Durability & Build: CMs
While it appears Toynami has made LARGE strides forward with their new Beta toy the MPC Alpha has always been a game of quality control roulette that only diehard Alpha fans should play. Once you’ve handled the much better Beta the Alpha seems like an even more pathetic effort. To this day I don’t think I’ve heard of anyone breaking a CMs Legioss or Tread. The only issue I’ve seen first hand is that the paint on the faces can be chipped off by the plastic of what forms the chest while the Legioss is in fighter mode. The CMs toys are so solid that they become a lot of fun, you can pose them and transform them without worry.
The CMs Legioss toy is microscopically less poseable than the Toynami (although, as mentioned above, you do get to pose it without fear of breaking, a luxury you’ll never have with an MPC Alpha). The CMs Tread though is more poseable enough for CMs to win this category.

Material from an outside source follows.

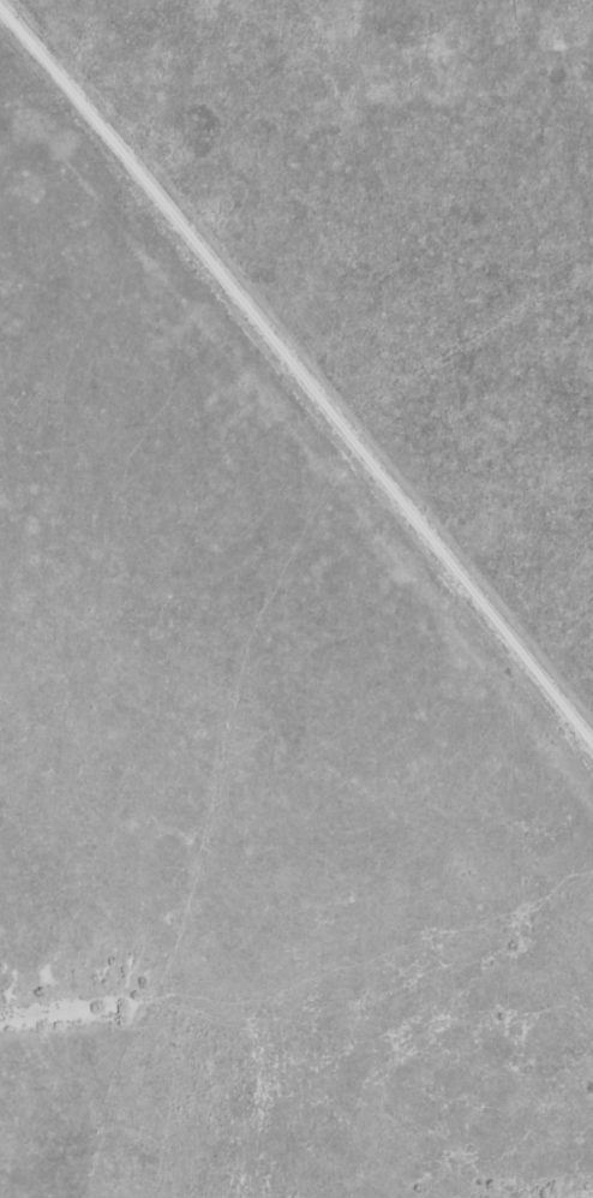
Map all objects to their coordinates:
road: (303, 389)

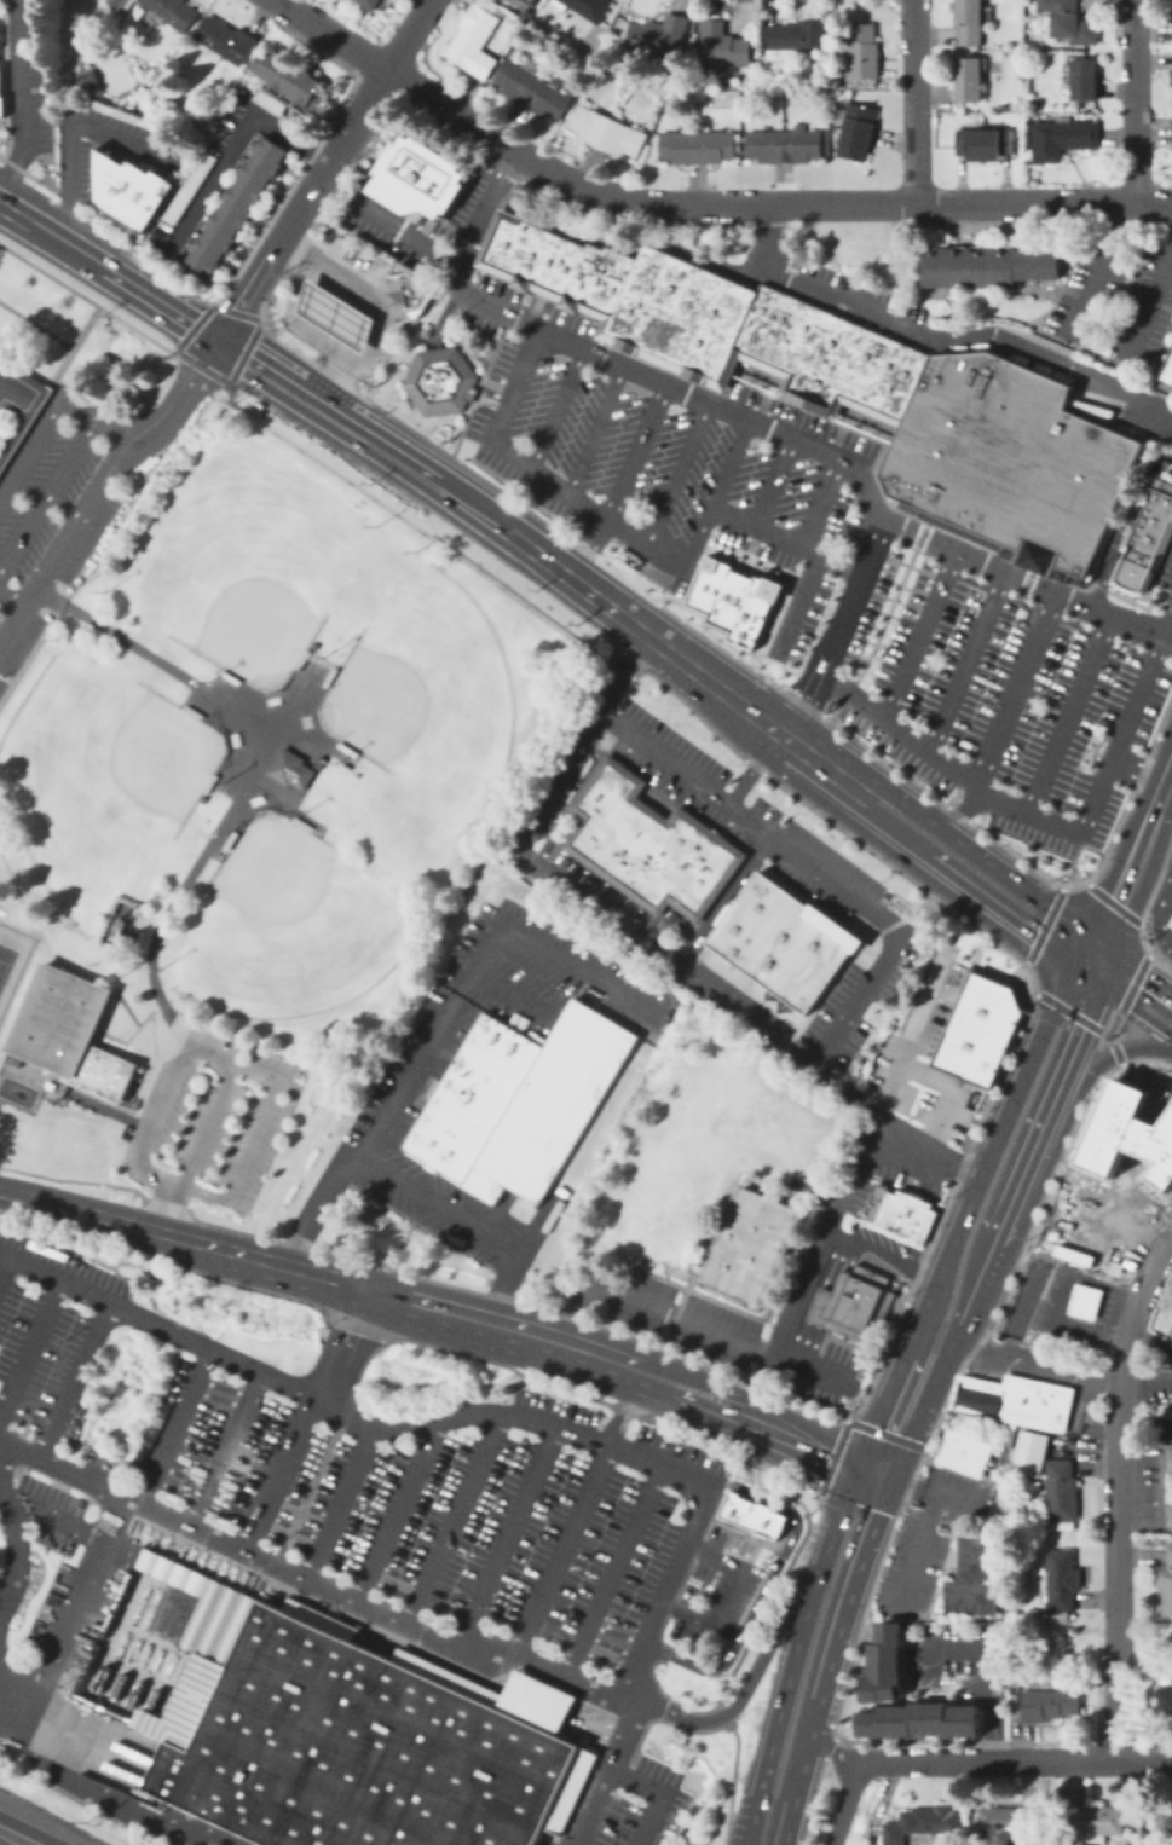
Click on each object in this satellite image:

As outlined in my Toynami Beta review, the Toynami can not twist at the waist, can not angle its head upward, and can not angle its knees outward like the CMs can. That’s not to say the Toynami is so stiff it’s not fun, it’s just not as good as the CMs.
It’s such a terrible shame that the MPC Alpha is not a better toy. It’s also a shame that CMs threw the line art to the wind when they came up with their package. As you can see, the CMs Tread doesn’t even adhere to the scale of the CMs Legioss. Neither of these sets represents the perfect effort, but of the two Toynami managed to get the closest. Remember the winner in the durability and build section though. After you’ve had a few Alphas become floppy broken messes you may start thinking that that section is worth more than all the other sections combined. I’ve added some pics below so you can see that, while CMs eschewed strict line art adherence, they did do a good job getting the unique bits of the Dark Legioss.
Note: this review has been updated. Original posted December 22, 2008.
Some existing pictures had their resolution increased, many new pictures were added and content was updated.